“Snitching”: Can We Overcome a Tribal Attitude?
Author: Kyle M
17 November 2017
Recent events have caused me to think about a particular mentality: “snitches get stitches.” At Shorecrest, the Honor Council is promoting a “culture of honor” in which students actively police themselves and others for cheating, stealing, lying, and bigotry. At the same time, Hollywood is struggling with revelations that, for years, hundreds or thousands of people have known about – and, more significantly, done nothing about – sexual assaults and harassment by men in powerful positions.
I’m not here to offer a lecture on the importance of honesty and forthrightness. After all, the idea that “ratting out” an individual should be discouraged is understandable. Why should we intentionally do something that damages the reputation – or more – of someone close to us? Our brain’s natural impulse is that because this person is close to us, by hurting him or her, we hurt ourselves. We weaken our in-group.
Yet the widespread Hollywood scandals demonstrate why this kind of thinking is dangerously faulty. When enough individuals in a community subconsciously agree that “snitches get stitches” (stitches, in this case, being lost career opportunities and ostracism), the community as a whole suffers. This is why Hollywood – as well as other parts of American society, such as the business community and the political class – is being forced to take a hard look at some uncomfortable truths about the treatment of women.

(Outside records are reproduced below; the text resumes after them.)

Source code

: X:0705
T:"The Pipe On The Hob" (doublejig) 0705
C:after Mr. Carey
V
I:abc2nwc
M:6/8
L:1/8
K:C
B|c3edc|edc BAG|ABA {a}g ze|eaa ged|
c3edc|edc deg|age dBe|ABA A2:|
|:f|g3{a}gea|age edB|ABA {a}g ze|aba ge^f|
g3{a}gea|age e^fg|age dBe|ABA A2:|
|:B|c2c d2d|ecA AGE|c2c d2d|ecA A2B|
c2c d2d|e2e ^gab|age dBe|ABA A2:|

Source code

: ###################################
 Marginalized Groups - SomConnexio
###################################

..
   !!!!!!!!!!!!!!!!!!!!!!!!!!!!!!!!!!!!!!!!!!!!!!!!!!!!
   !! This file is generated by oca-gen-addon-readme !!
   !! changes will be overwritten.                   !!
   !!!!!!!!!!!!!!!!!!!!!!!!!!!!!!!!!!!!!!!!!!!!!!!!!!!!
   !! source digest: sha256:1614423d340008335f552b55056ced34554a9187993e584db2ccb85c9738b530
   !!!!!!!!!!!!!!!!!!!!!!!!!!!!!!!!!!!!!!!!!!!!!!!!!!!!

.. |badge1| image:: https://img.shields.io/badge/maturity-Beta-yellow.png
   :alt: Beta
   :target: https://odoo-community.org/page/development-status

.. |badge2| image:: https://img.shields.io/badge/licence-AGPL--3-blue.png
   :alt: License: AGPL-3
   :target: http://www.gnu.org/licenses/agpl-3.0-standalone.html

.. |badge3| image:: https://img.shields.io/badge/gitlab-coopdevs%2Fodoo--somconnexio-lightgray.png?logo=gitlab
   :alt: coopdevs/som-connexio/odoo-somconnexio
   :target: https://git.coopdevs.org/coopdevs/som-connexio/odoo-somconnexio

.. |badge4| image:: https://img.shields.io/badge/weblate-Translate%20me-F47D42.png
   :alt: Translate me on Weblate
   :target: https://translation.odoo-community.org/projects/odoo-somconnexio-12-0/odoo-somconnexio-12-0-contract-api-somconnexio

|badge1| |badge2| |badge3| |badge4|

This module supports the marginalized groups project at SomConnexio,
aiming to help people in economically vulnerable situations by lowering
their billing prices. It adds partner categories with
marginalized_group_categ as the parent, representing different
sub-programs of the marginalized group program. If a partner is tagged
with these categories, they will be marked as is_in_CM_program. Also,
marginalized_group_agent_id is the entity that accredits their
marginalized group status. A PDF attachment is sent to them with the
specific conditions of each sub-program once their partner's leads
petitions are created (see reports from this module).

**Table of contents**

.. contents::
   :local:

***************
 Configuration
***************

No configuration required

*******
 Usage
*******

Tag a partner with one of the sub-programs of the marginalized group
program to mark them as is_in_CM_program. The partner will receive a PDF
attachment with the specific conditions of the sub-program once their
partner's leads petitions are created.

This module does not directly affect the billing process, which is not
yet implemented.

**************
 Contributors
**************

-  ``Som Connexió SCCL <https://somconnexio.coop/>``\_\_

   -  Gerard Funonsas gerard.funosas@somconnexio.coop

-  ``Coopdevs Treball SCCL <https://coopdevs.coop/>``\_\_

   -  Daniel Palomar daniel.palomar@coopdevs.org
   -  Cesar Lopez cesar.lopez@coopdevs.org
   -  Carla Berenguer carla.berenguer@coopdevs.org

Let’s bring this back to Shorecrest. It is undeniable, given the above Hollywood example, that rule-breaking like cheating, on-campus drug use, and bullying, damage the community as a whole. If we accept this, then we must find the proper way to address it. And this is where I might surprise you – the best way to address some issues may not, in fact, be reporting it.
Don’t get me wrong here. If you feel that you should report something, do it. Officially, it’s what you’re supposed to do. More abstractly, you lose no moral high ground, no respect, nothing. You are serving as a community builder by helping to root out destructive activity, and you have my admiration (whatever that’s worth). This is almost universally the best option.
That said, I’m a pragmatist. I know that most people can’t “rat out” a close friend. That’s the disconnect between the “official” rule and the reality of most situations. For these people who know someone did something wrong but can’t bring themselves to report it – and I know these people exist – confronting the person may be more impactful.
If you know that a friend cheated, for example, then pull him or her aside and discuss it privately. It may not be a discussion either of you want to have, but it’s one that has to happen. You know that cheating is wrong; you should impress that upon him or her – and strongly encourage your friend to come forward with it instead of being caught later. The more friends that do this, the more impactful it will be.
It’s absolutely key that our community does not ostracize those who choose to support the rules, one way or the other. Even if you feel a particular rule is unjust or wrong, there are legitimate avenues to advocate for change, from Student Council to a petition to meeting with administration members in private. I’ve found that, when I’ve been a thorn in the administration’s side, they’ve been open to compromise and understanding. They’re less likely to be so if you’re already breaking the rules in the first place.
If we are to build successful communities, we all have a responsibility to address serious rule-breaking in the best way we can. Much as the post-Weinstein ever-expanding fallout should result in reform and a culture shift, Shorecrest students should fight the tribal impulse to protect friends and consider a wider perspective.